Straż miejska nie odmówiła pomocy dzikiemu zwierzęciu. Było uwięzione 1,5 m pod ziemią
We wtorkowy poranek dyżurny Straży Miejskiej z Bydgoszczy otrzymał zgłoszenie od zatroskanej mieszkanki. Kobieta zrelacjonowała, że na terenie remontowanego fragmentu ulicy Smukalskiej, w odkrytej studzience znajduje się dzikie zwierzę. Zgłoszenie wpłynęło około godziny 8.20. Niedługo potem przybyli na miejsce strażnicy miejscy przeprowadzili krótką penetrację wskazanej w zgłoszeniu okolicy, aby finalnie znaleźć zwierzę znajdujące się w głębokiej na 1,5 metra studzience telekomunikacyjnej.
W pułapkę wpadł młody dzik
Nieszczęśnikiem okazał się młody dzik. Uwięzione pod ziemią stworzenie potrzebowało pilnej pomocy - w przeciwnym wypadku nie udałoby mu się powrócić na powierzchnię.
- Zwierzę wpadło do odkrytej, prostokątnej, betonowej studzienki i nie mogło samodzielnie wydostać się na zewnątrz - relacjonuje Arkadiusz Bereszyński rzecznik bydgoskiej SM.
Strażnicy miejscy poczęstowali dzika jabłkami, a następnie wezwali lekarza weterynarii oraz Straż Pożarną.
Nieuważny zwierzak wrócił do lasu
Akcja uwolnienia dziko żyjącego stworzenia zakończyła się szczęśliwie.
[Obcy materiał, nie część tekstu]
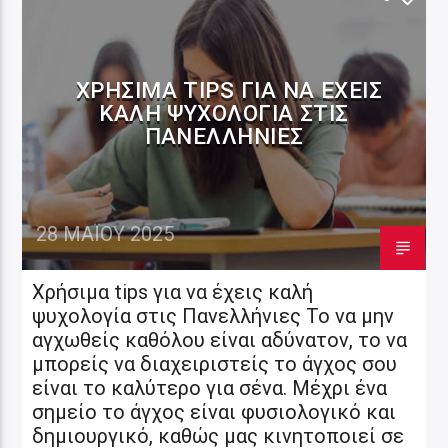
ΧΡΉΣΙΜΑ TIPS ΓΙΑ ΝΑ ΈΧΕΙΣ
ΚΑΛΉ ΨΥΧΟΛΟΓΊΑ ΣΤΙΣ
ΠΑΝΕΛΛΉΝΙΕΣ
28 ΜΑΪ́ΟΥ 2025
Χρήσιμα tips για να έχεις καλή
ψυχολογία στις Πανελλήνιες Το να μην
αγχωθείς καθόλου είναι αδύνατον, το να
μπορείς να διαχειριστείς το άγχος σου
είναι το καλύτερο για σένα. Μέχρι ένα
σημείο το άγχος είναι φυσιολογικό και
δημιουργικό, καθώς μας κινητοποιεί σε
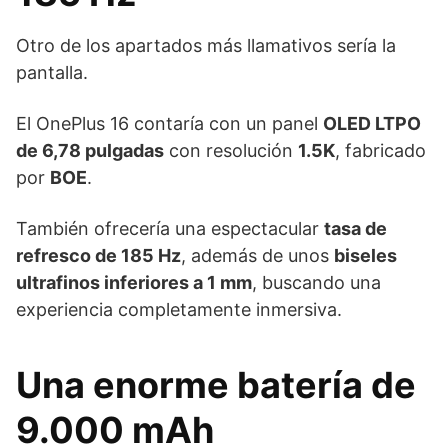
Otro de los apartados más llamativos sería la
pantalla.
El OnePlus 16 contaría con un panel
OLED LTPO
de 6,78 pulgadas
con resolución
1.5K
, fabricado
por
BOE
.
También ofrecería una espectacular
tasa de
refresco de 185 Hz
, además de unos
biseles
ultrafinos inferiores a 1 mm
, buscando una
experiencia completamente inmersiva.
Una enorme batería de
9.000 mAh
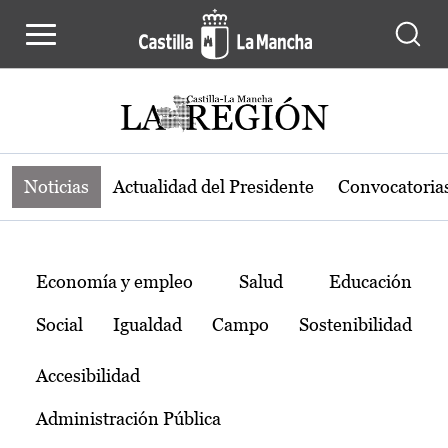
Noticias de la región de Castilla-L
Pasar al contenido principal
Noticias
Actualidad del Presidente
Convocatoria
Temas
Economía y empleo
Salud
Educación
Social
Igualdad
Campo
Sostenibilidad
Accesibilidad
Administración Pública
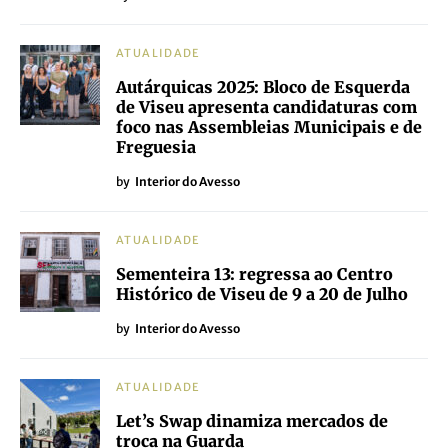
ATUALIDADE
Autárquicas 2025: Bloco de Esquerda
de Viseu apresenta candidaturas com
foco nas Assembleias Municipais e de
Freguesia
by
Interior do Avesso
ATUALIDADE
Sementeira 13: regressa ao Centro
Histórico de Viseu de 9 a 20 de Julho
by
Interior do Avesso
ATUALIDADE
Let’s Swap dinamiza mercados de
troca na Guarda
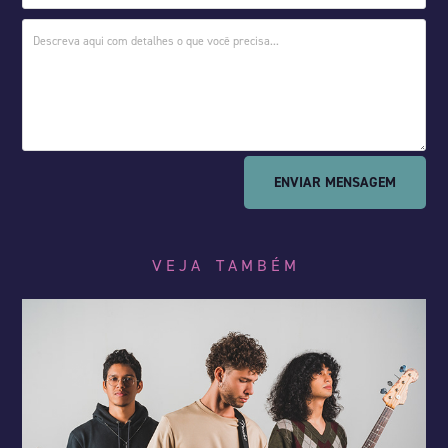
ENVIAR MENSAGEM
V E J A    T A M B É M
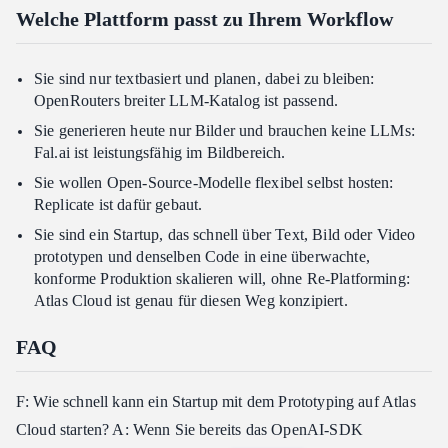
Welche Plattform passt zu Ihrem Workflow
Sie sind nur textbasiert und planen, dabei zu bleiben:
OpenRouters breiter LLM-Katalog ist passend.
Sie generieren heute nur Bilder und brauchen keine LLMs:
Fal.ai ist leistungsfähig im Bildbereich.
Sie wollen Open-Source-Modelle flexibel selbst hosten:
Replicate ist dafür gebaut.
Sie sind ein Startup, das schnell über Text, Bild oder Video
prototypen und denselben Code in eine überwachte,
konforme Produktion skalieren will, ohne Re-Platforming:
Atlas Cloud ist genau für diesen Weg konzipiert.
FAQ
F: Wie schnell kann ein Startup mit dem Prototyping auf Atlas
Cloud starten? A: Wenn Sie bereits das OpenAI-SDK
Młody dzik został wyciągnięty ze studzienki telekomunikacyjnej, a gdy postawił krok na powierzchni, błyskawicznie udał się do lasu.
Rzecznik Straży Miejskiej zauważa, że zdezorientowany zwierzak nie popisał się dobrymi manierami.
- Zapomniał podziękować wybawcom - śmieje się rzecznik.
Zobacz zdjęcia:
Źródło: Straż Miejska Bydgoszcz
Dołącz do nas
Jeśli chcesz przedstawić nam swojego pupila lub masz ciekawą historię związaną ze zwierzęciem do opowiedzenia, napisz do nas na [email protected]. Pamiętaj też o dołączeniu do naszej grupy na Facebooku, gdzie możesz spotkać innych miłośników zwierząt - Kochamy Zwierzęta. Bądź z nami!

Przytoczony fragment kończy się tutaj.